May 21st, 2009 | Published in Google Public Policy
By many measures, much of the United States continues to lag behind other developed countries in terms of broadband penetration and speed -- but it's not for a lack of good ideas. Take Don Means' "Fiber to the Library" (FTTL) proposal, which would equip every one of our nation's 16,548 public libraries with a 100+ Mbps Internet connection. This morning I was fortunate enough to hear Don discuss details of these plans at a forum sponsored by ITIF.
For centuries, libraries have provided a tremendous public service, allowing Americans to access useful information in their free and open facilities. What better way to continue and expand that mission in the 21st century than to provide every library in the United States with a high-speed fiber connection to the Web?

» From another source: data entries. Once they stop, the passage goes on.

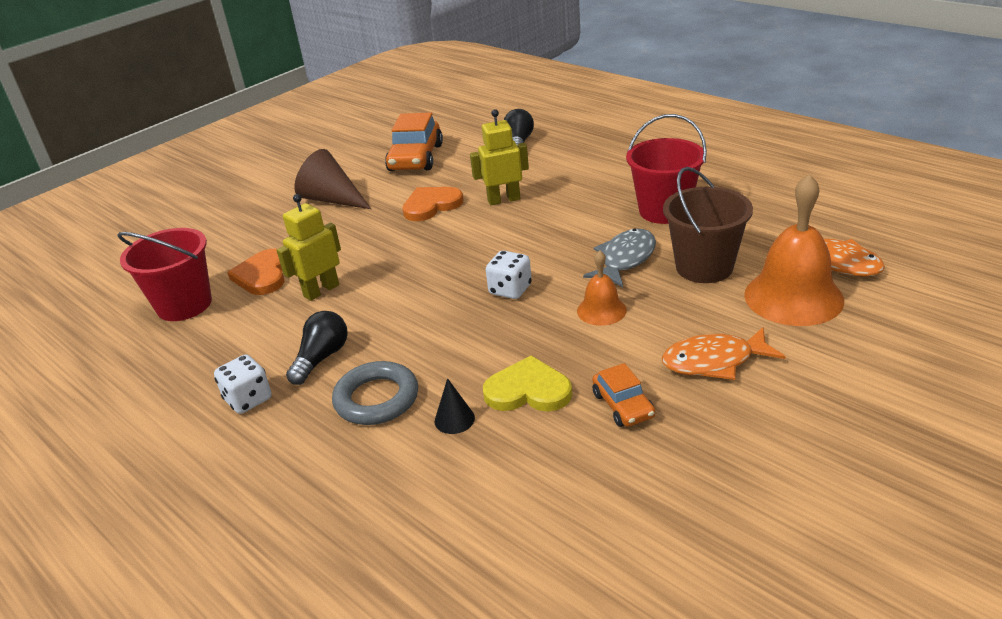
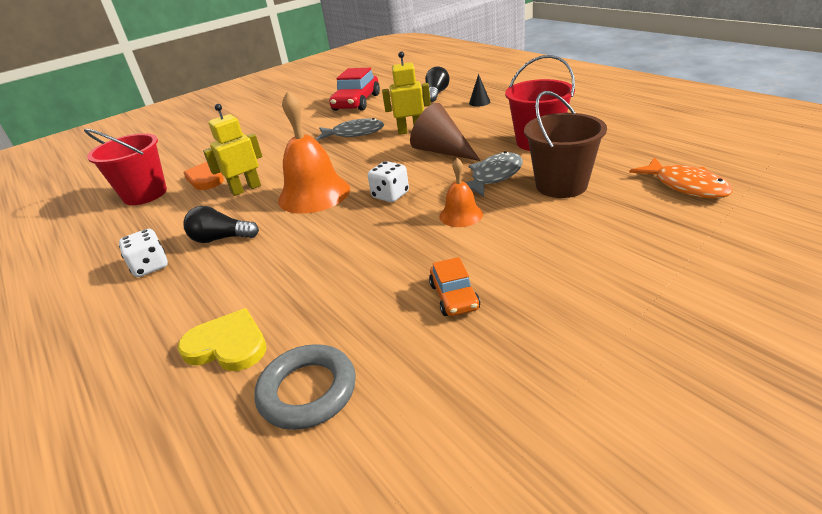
camera: 10 degrees right, 0 degrees up
black light bulb [286,311,348,385] -> black light bulb turned 120 degrees counterclockwise [183,206,259,243]
brown cone [294,149,371,209] -> brown cone moved to [410,103,481,161]
grey ring [332,361,418,425] -> grey ring moved to [254,344,356,430]
orange car [385,113,443,171] -> red car [329,68,380,111]
orange heart [403,187,463,221] -> grey fish [316,118,384,141]
black cone [435,378,475,434] -> black cone moved to [469,74,490,107]
yellow heart [483,355,572,412] -> yellow heart moved to [178,308,267,371]
orange fish [662,327,785,380] -> none
orange bell [744,174,844,326] -> orange bell moved to [278,90,350,214]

Deploying FTTL is a bold yet achievable concept that promises a number of tangible benefits. It would deliver high-performance Internet applications to communities across the country quickly and equitably, serving pre-schoolers and senior citizens alike -- not to mention millions of folks who don't have or can't afford Internet access at home. Libraries with fiber connections also could be transformed into virtual technology hubs, offering multiple ways for people to interact with new forms of IT services. Fiber-equipped libraries even can become their own communications nodes, from which any number of providers could further expand high-performance broadband infrastructure into surrounding neighborhoods now lacking such access.
There are several possible ways to help make FTTL a reality. For example, the American Recovery and Reinvestment Act (ARRA) sets aside $7.2 billion to improve the nation's broadband infrastructure, with no less than $200 million explicitly allocated to expand capacity for computer centers at public libraries and other community-based institutions. Don and his partners estimate it would cost on average only about $20,000 to wire each of our public libraries with fiber connectivity. Policymakers as a start should resolve to distribute ARRA funds to local anchor institutions like libraries that will use emerging broadband technologies in ways that most directly benefit our nation's communities.